Zukunftsgerichtete Aussagen
Diese Mitteilung enthält zukunftsgerichtete Aussagen einschließlich Annahmen, Erwartungen und Meinungen der Gesellschaft sowie der Wiedergabe von Annahmen und Meinungen Dritter. Verschiedene bekannte und unbekannte Risiken, Unsicherheiten und andere Faktoren können dazu führen, dass die Ergebnisse, die finanzielle Lage oder die wirtschaftliche Entwicklung von LANXESS AG erheblich von den hier ausdrücklich oder indirekt dargestellten Erwartungen abweicht.
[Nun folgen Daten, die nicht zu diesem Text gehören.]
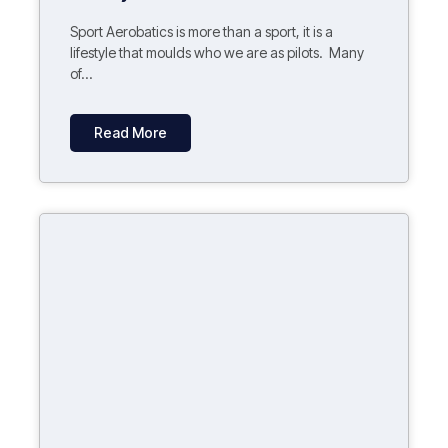
Sport Aerobatics is more than a sport, it is a
lifestyle that moulds who we are as pilots. Many
of...
Read More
Die LANXESS AG übernimmt keine Gewähr dafür, dass die Annahmen, die diesen zukunftsgerichteten Aussagen zugrunde liegen, zutreffend sind und übernimmt keinerlei Verantwortung für die zukünftige Richtigkeit der in dieser Erklärung getroffenen Aussagen oder den tatsächlichen Eintritt der hier dargestellten zukünftigen Entwicklungen. Die LANXESS AG übernimmt keine Gewähr (weder direkt noch indirekt) für die hier genannten Informationen, Schätzungen, Zielerwartungen und Meinungen, und auf diese darf nicht vertraut werden. Die LANXESS AG übernimmt keine Verantwortung für etwaige Fehler, fehlende oder unrichtige Aussagen in dieser Mitteilung. Dementsprechend übernimmt auch kein Vertreter der LANXESS AG oder eines Konzernunternehmens oder eines ihrer jeweiligen Organe irgendeine Verantwortung, die aus der Verwendung dieses Dokuments direkt oder indirekt folgen könnte.

LANXESS ist ein führender Spezialchemie-Konzern, der 2016 einen Umsatz von 7,7 Milliarden Euro erzielte und aktuell rund 19.200 Mitarbeiter in 25 Ländern beschäftigt. Das Unternehmen ist derzeit an 75 Produktionsstandorten weltweit präsent. Das Kerngeschäft von LANXESS bilden Entwicklung, Herstellung und Vertrieb von chemischen Zwischenprodukten, Additiven, Spezialchemikalien und Kunststoffen. Mit ARLANXEO, einem Gemeinschaftsunternehmen mit Saudi Aramco, ist LANXESS zudem führender Anbieter für synthetischen Kautschuk. LANXESS ist Mitglied in den führenden Nachhaltigkeitsindizes Dow Jones Sustainability Index (DJSI World) und FTSE4Good.